Combine (subject to certain exceptions) the personal data that the service provider receives from one company with the information it receives from another company.3 The company is a service provider whenever it “processes personal data on behalf of a company”. How is the responsibility divided between the company and the service provider? The CCPA service provider`s addendum should also include information on compensation for losses and the actions that will be taken if data protection law changes while the contract is active. The definition of “sale” lists this standard as part of what is necessary to benefit from the exemption from the sale of personal data. If a service provider does not limit these activities to what is necessary, the transfer is considered a sale of personal data and is subject to the right to unsubscribe if a consumer makes such a request.

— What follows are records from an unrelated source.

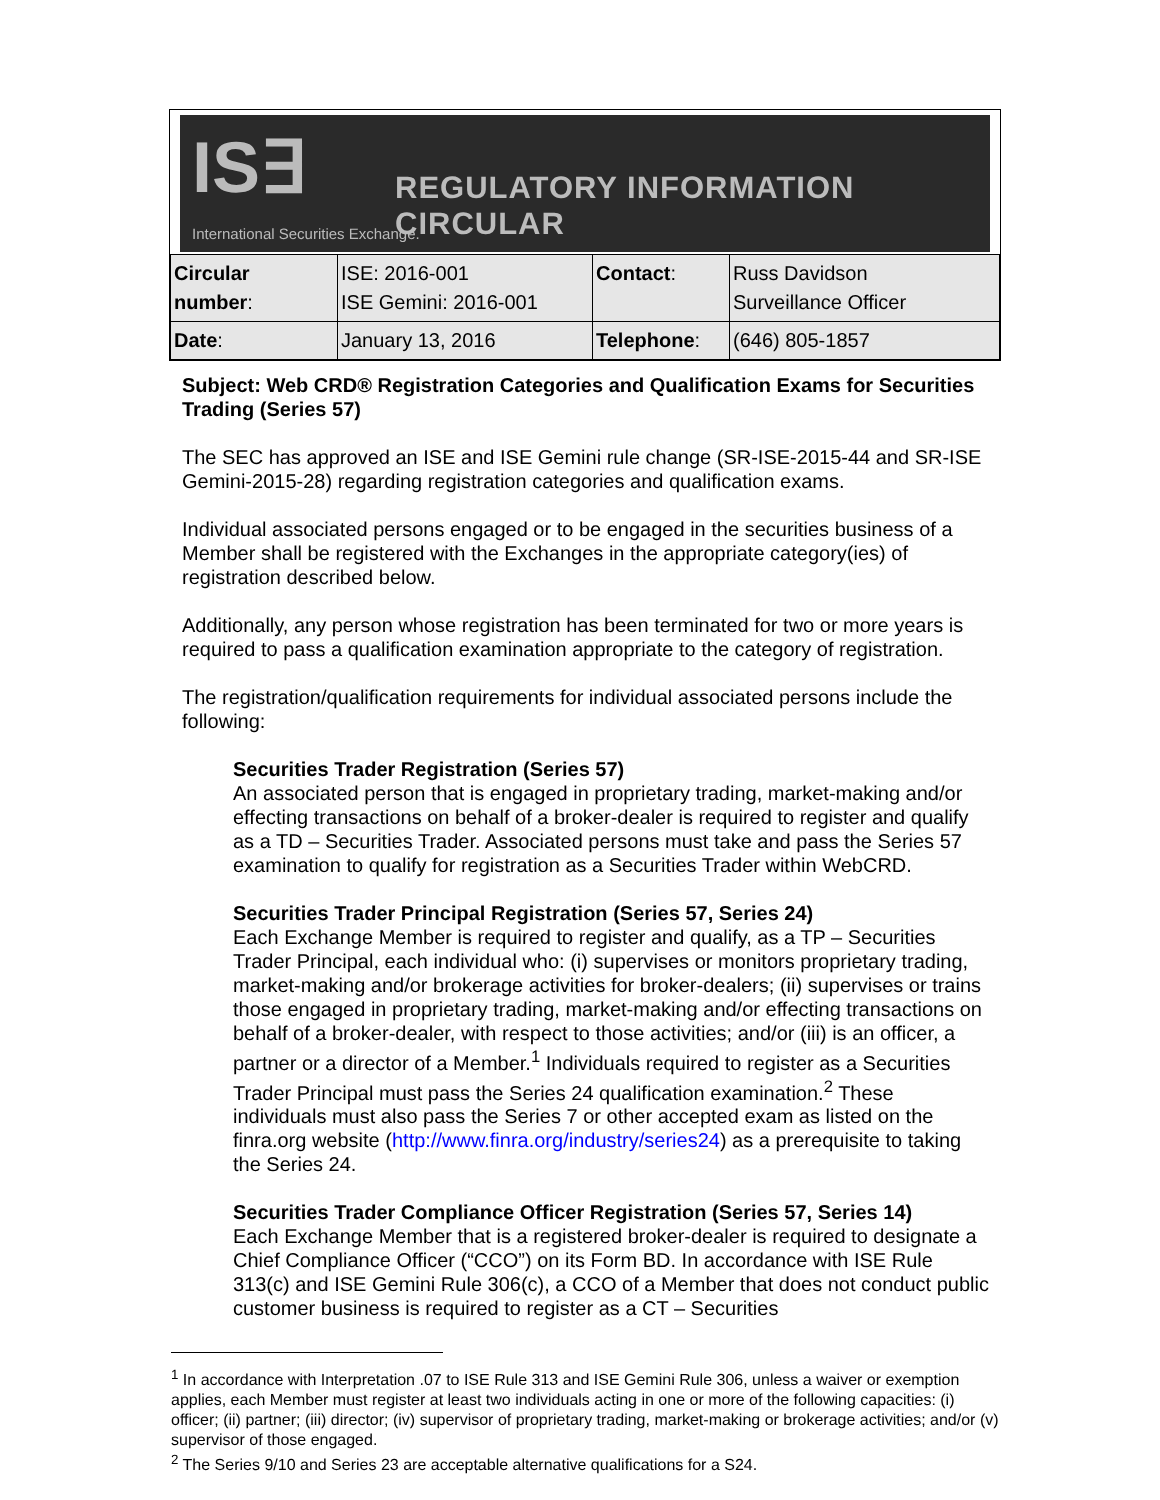IS∃
REGULATORY INFORMATION CIRCULAR
International Securities Exchange.
| Circular number : | ISE: 2016-001 ISE Gemini: 2016-001 | Contact : | Russ Davidson Surveillance Officer |
| Date : | January 13, 2016 | Telephone : | (646) 805-1857 |
Subject: Web CRD® Registration Categories and Qualification Exams for Securities Trading (Series 57)
The SEC has approved an ISE and ISE Gemini rule change (SR-ISE-2015-44 and SR-ISE Gemini-2015-28) regarding registration categories and qualification exams.
Individual associated persons engaged or to be engaged in the securities business of a Member shall be registered with the Exchanges in the appropriate category(ies) of registration described below.
Additionally, any person whose registration has been terminated for two or more years is required to pass a qualification examination appropriate to the category of registration.
The registration/qualification requirements for individual associated persons include the following:
Securities Trader Registration (Series 57)
An associated person that is engaged in proprietary trading, market-making and/or effecting transactions on behalf of a broker-dealer is required to register and qualify as a TD – Securities Trader. Associated persons must take and pass the Series 57 examination to qualify for registration as a Securities Trader within WebCRD.
Securities Trader Principal Registration (Series 57, Series 24)
Each Exchange Member is required to register and qualify, as a TP – Securities Trader Principal, each individual who: (i) supervises or monitors proprietary trading, market-making and/or brokerage activities for broker-dealers; (ii) supervises or trains those engaged in proprietary trading, market-making and/or effecting transactions on behalf of a broker-dealer, with respect to those activities; and/or (iii) is an officer, a partner or a director of a Member.<sup>1</sup> Individuals required to register as a Securities Trader Principal must pass the Series 24 qualification examination.<sup>2</sup> These individuals must also pass the Series 7 or other accepted exam as listed on the finra.org website (http://www.finra.org/industry/series24) as a prerequisite to taking the Series 24.
Securities Trader Compliance Officer Registration (Series 57, Series 14)
Each Exchange Member that is a registered broker-dealer is required to designate a Chief Compliance Officer (“CCO”) on its Form BD. In accordance with ISE Rule 313(c) and ISE Gemini Rule 306(c), a CCO of a Member that does not conduct public customer business is required to register as a CT – Securities
<sup>1</sup> In accordance with Interpretation .07 to ISE Rule 313 and ISE Gemini Rule 306, unless a waiver or exemption applies, each Member must register at least two individuals acting in one or more of the following capacities: (i) officer; (ii) partner; (iii) director; (iv) supervisor of proprietary trading, market-making or brokerage activities; and/or (v) supervisor of those engaged.
<sup>2</sup> The Series 9/10 and Series 23 are acceptable alternative qualifications for a S24.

In practice, the parties also regularly follow the definitions of “third party” and “sale” in Articles 1798.140 (w) and (t) (2) (C) respectively and include these definitions in service providers` contracts to avoid triggering the right of withdrawal. If you own a business, you probably work with various companies to provide products and services to your customers. These partnerships can take place in a variety of contexts. For example, you can hire a third-party company to create and manage your website. For customer relations and marketing, your company can enter into a contract with an external company known for its effective customer engagement. A “person” in this sense is not limited to one person; It also includes partnerships, businesses, non-profit organizations and essentially any other type of organization or group. In addition, the written contract with a service provider or contractor must contain certain provisions that limit the use and retention of consumers` personal data (see next section).

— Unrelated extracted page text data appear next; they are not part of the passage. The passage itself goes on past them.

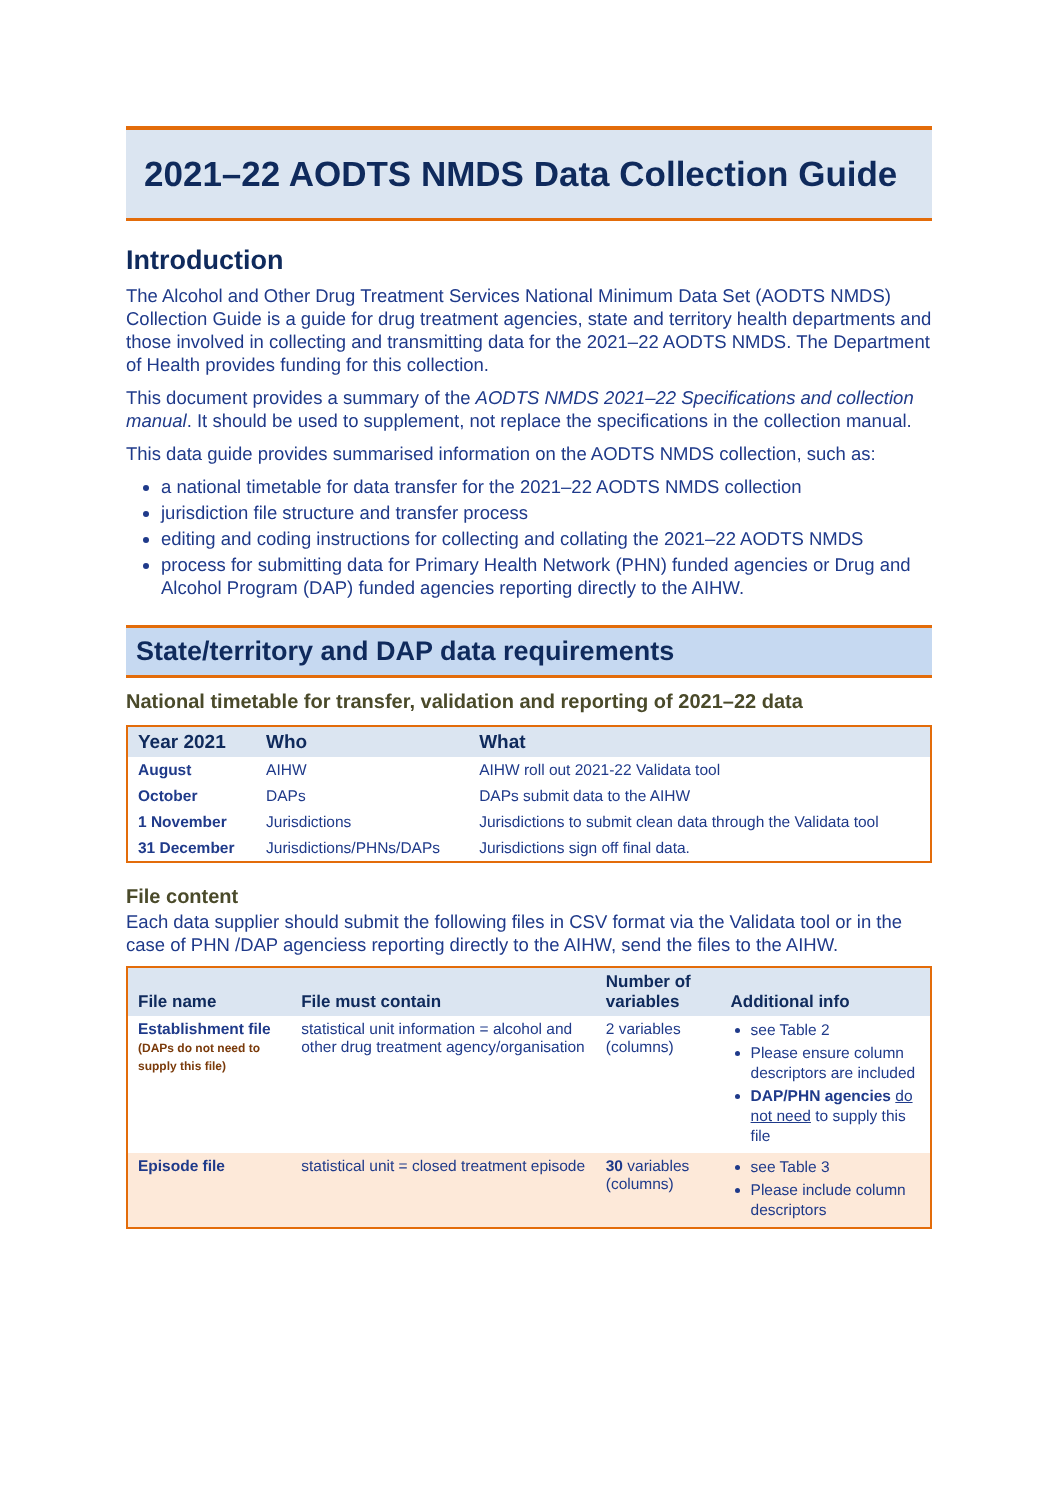2021–22 AODTS NMDS Data Collection Guide
Introduction
The Alcohol and Other Drug Treatment Services National Minimum Data Set (AODTS NMDS) Collection Guide is a guide for drug treatment agencies, state and territory health departments and those involved in collecting and transmitting data for the 2021–22 AODTS NMDS. The Department of Health provides funding for this collection.
This document provides a summary of the AODTS NMDS 2021–22 Specifications and collection manual. It should be used to supplement, not replace the specifications in the collection manual.
This data guide provides summarised information on the AODTS NMDS collection, such as:
a national timetable for data transfer for the 2021–22 AODTS NMDS collection
jurisdiction file structure and transfer process
editing and coding instructions for collecting and collating the 2021–22 AODTS NMDS
process for submitting data for Primary Health Network (PHN) funded agencies or Drug and Alcohol Program (DAP) funded agencies reporting directly to the AIHW.
State/territory and DAP data requirements
National timetable for transfer, validation and reporting of 2021–22 data
| Year 2021 | Who | What |
| --- | --- | --- |
| August | AIHW | AIHW roll out 2021-22 Validata tool |
| October | DAPs | DAPs submit data to the AIHW |
| 1 November | Jurisdictions | Jurisdictions to submit clean data through the Validata tool |
| 31 December | Jurisdictions/PHNs/DAPs | Jurisdictions sign off final data. |
File content
Each data supplier should submit the following files in CSV format via the Validata tool or in the case of PHN /DAP agenciess reporting directly to the AIHW, send the files to the AIHW.
| File name | File must contain | Number of variables | Additional info |
| --- | --- | --- | --- |
| Establishment file (DAPs do not need to supply this file) | statistical unit information = alcohol and other drug treatment agency/organisation | 2 variables (columns) | see Table 2 Please ensure column descriptors are included DAP/PHN agencies do not need to supply this file |
| Episode file | statistical unit = closed treatment episode | 30 variables (columns) | see Table 3 Please include column descriptors |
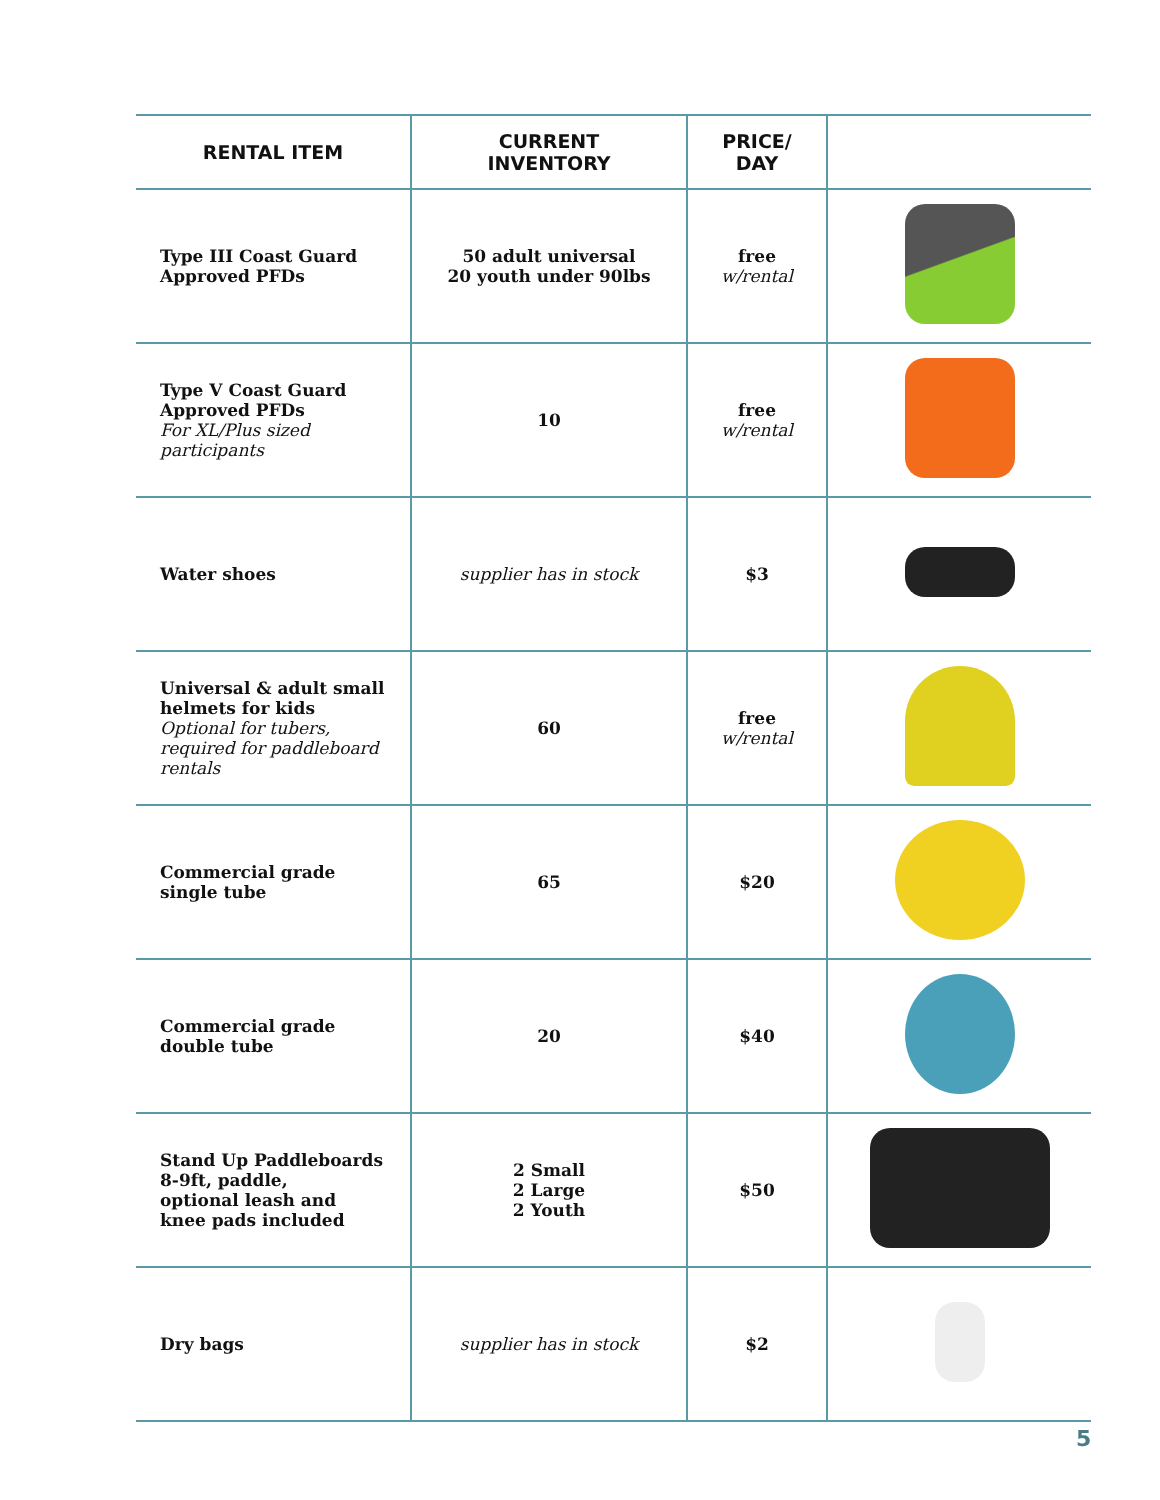| RENTAL ITEM | CURRENT INVENTORY | PRICE/ DAY | |
| --- | --- | --- | --- |
| Type III Coast Guard Approved PFDs | 50 adult universal 20 youth under 90lbs | free w/rental | |
| Type V Coast Guard Approved PFDs For XL/Plus sized participants | 10 | free w/rental | |
| Water shoes | supplier has in stock | $3 | |
| Universal & adult small helmets for kids Optional for tubers, required for paddleboard rentals | 60 | free w/rental | |
| Commercial grade single tube | 65 | $20 | |
| Commercial grade double tube | 20 | $40 | |
| Stand Up Paddleboards 8-9ft, paddle, optional leash and knee pads included | 2 Small 2 Large 2 Youth | $50 | |
| Dry bags | supplier has in stock | $2 | |
5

The proposed CCPA Regulation contains additional clarifications regarding the definition of a service provider. These rules state that businesses that provide services to persons who are not “corporations” within the meaning of the CCPA, such as not-for-profit organizations or government entities, but who otherwise meet the definition of a service provider under the Act, are considered service providers within the meaning of the CCPA and the regulations. This means that, at least with respect to proposed regulations, determining the identity of a service provider does not depend on whether the service provider is dealing with a legally regulated transaction. If the above requirements are met, the company will be classified as a service provider by the Attorney General. In order not to become a “third party” under the law, the contract must also include a certificate attesting that the person receiving the information understands the requirements and will comply with them. However, the CCPA requires that a service provider have safeguards in place to prevent the re-identification of information, as well as policies or procedures that prohibit re-identification. Comments on the first commented version of the CRPA election measure indicate that the new class of contractors was derived from the CCPA definition by third parties. A contractor is therefore any company that receives personal data from a company and enters into a contract with the above restrictions (subject to certain changes/additions described below). Interestingly, the entrepreneur category already exists in the CCPA. However, the comments acknowledge that a contractor “operates in the same way as a `service provider`, with the difference that PS`s [personal data] processes have been received `by or on behalf of a company`, while contractors use [sic] [personal data] `disclosed` by a company`. The fact that contractors and service providers are virtually identical is also reflected in the fact that the definitions of these two terms in the CPRA follow closely. Under the California Consumer Privacy Act (CCPA), determining whether or not a provider qualifies as a service provider is an important part of becoming and remaining compliant.
While California residents have the right to object to the sale of their personal information to “third parties,” service providers are by definition not third parties. This means that transfers or disclosures of personal data to service providers are exempt from the right of withdrawal.